:: Entries provided

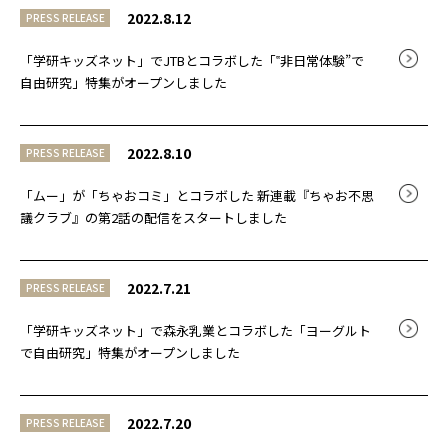
2022.8.12
PRESS RELEASE
「学研キッズネット」でJTBとコラボした「‟非日常体験”で
自由研究」特集がオープンしました
2022.8.10
PRESS RELEASE
「ムー」が「ちゃおコミ」とコラボした 新連載『ちゃお不思
議クラブ』の第2話の配信をスタートしました
2022.7.21
PRESS RELEASE
「学研キッズネット」で森永乳業とコラボした「ヨーグルト
で自由研究」特集がオープンしました
2022.7.20
PRESS RELEASE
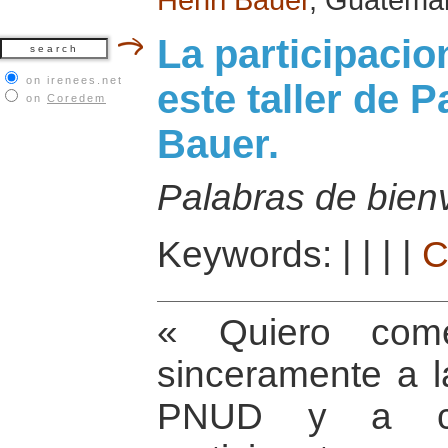
La participacio
on irenees.net
este taller de P
on
Coredem
Bauer.
Palabras de bien
Keywords:
|
|
|
|
C
« Quiero come
sinceramente a l
PNUD y a c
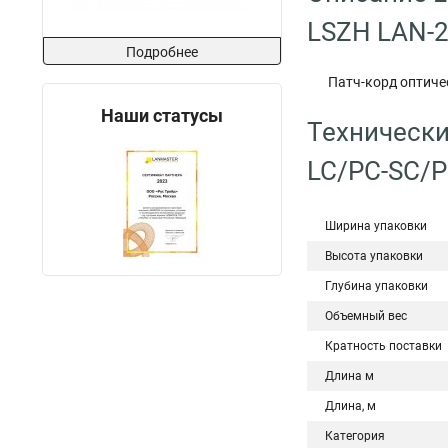
LSZH LAN-
Подробнее
Патч-корд оптиче
Наши статусы
Технически
LC/PC-SС/P
Ширина упаковки
Высота упаковки
Глубина упаковки
Объемный вес
Кратность поставки
Длина м
Длина, м
Категория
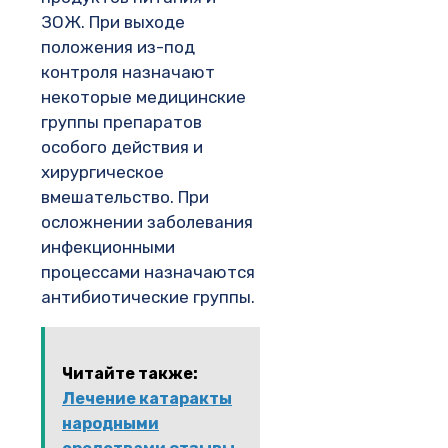
ЗОЖ. При выходе
положения из-под
контроля назначают
некоторые медицинские
группы препаратов
особого действия и
хирургическое
вмешательство. При
осложнении заболевания
инфекционными
процессами назначаются
антибиотические группы.
Читайте также:
Лечение катаракты
народными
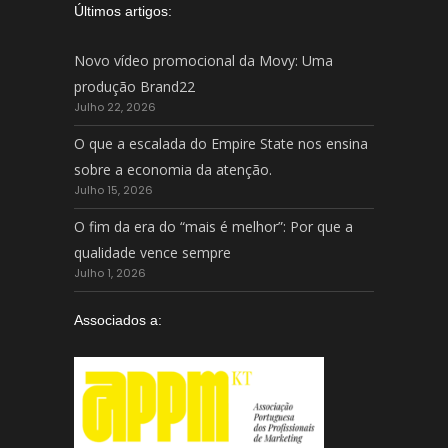
Últimos artigos:
Novo vídeo promocional da Movy: Uma
produção Brand22
Julho 22, 2026
O que a escalada do Empire State nos ensina
sobre a economia da atenção.
Julho 15, 2026
O fim da era do “mais é melhor”: Por que a
qualidade vence sempre
Julho 1, 2026
Associados a:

::::

**Problem description:**
Give back the listing exactly, without a single picture.

**Solution to the exercise:**
2022.8.12
PRESS RELEASE
「学研キッズネット」でJTBとコラボした「‟非日常体験”で
自由研究」特集がオープンしました
2022.8.10
PRESS RELEASE
「ムー」が「ちゃおコミ」とコラボした 新連載『ちゃお不思
議クラブ』の第2話の配信をスタートしました
2022.7.21
PRESS RELEASE
「学研キッズネット」で森永乳業とコラボした「ヨーグルト
で自由研究」特集がオープンしました
2022.7.20
PRESS RELEASE
La participacio
on irenees.net
este taller de P
on
Coredem
Bauer.
Palabras de bien
Keywords:
|
|
|
|
C
« Quiero come
sinceramente a l
PNUD y a c
LSZH LAN-
Подробнее
Патч-корд оптиче
Наши статусы
Технически
LC/PC-SС/P
Ширина упаковки
Высота упаковки
Глубина упаковки
Объемный вес
Кратность поставки
Длина м
Длина, м
Категория
ЗОЖ. При выходе
положения из-под
контроля назначают
некоторые медицинские
группы препаратов
особого действия и
хирургическое
вмешательство. При
осложнении заболевания
инфекционными
процессами назначаются
антибиотические группы.
Читайте также:
Лечение катаракты
народными
Últimos artigos:
Novo vídeo promocional da Movy: Uma
produção Brand22
Julho 22, 2026
O que a escalada do Empire State nos ensina
sobre a economia da atenção.
Julho 15, 2026
O fim da era do “mais é melhor”: Por que a
qualidade vence sempre
Julho 1, 2026
Associados a:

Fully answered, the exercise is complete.